(Records from a collection)
----

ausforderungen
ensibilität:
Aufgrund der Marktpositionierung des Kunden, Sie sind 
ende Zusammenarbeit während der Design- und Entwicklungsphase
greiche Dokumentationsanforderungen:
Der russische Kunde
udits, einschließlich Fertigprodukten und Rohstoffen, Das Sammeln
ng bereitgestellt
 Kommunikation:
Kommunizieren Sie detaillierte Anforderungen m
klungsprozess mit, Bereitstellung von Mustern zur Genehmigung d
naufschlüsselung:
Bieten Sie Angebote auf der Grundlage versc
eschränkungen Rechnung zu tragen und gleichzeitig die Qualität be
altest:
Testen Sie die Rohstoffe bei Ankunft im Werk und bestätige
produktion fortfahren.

----

The last part of the records is the answer, beginning at the line that holds "Kommunizieren Sie detaillierte" and including the final line, repeated exactly.

**OUTPUT OF THE EXERCISE**
Kommunizieren Sie detaillierte Anforderungen m
klungsprozess mit, Bereitstellung von Mustern zur Genehmigung d
naufschlüsselung:
Bieten Sie Angebote auf der Grundlage versc
eschränkungen Rechnung zu tragen und gleichzeitig die Qualität be
altest:
Testen Sie die Rohstoffe bei Ankunft im Werk und bestätige
produktion fortfahren.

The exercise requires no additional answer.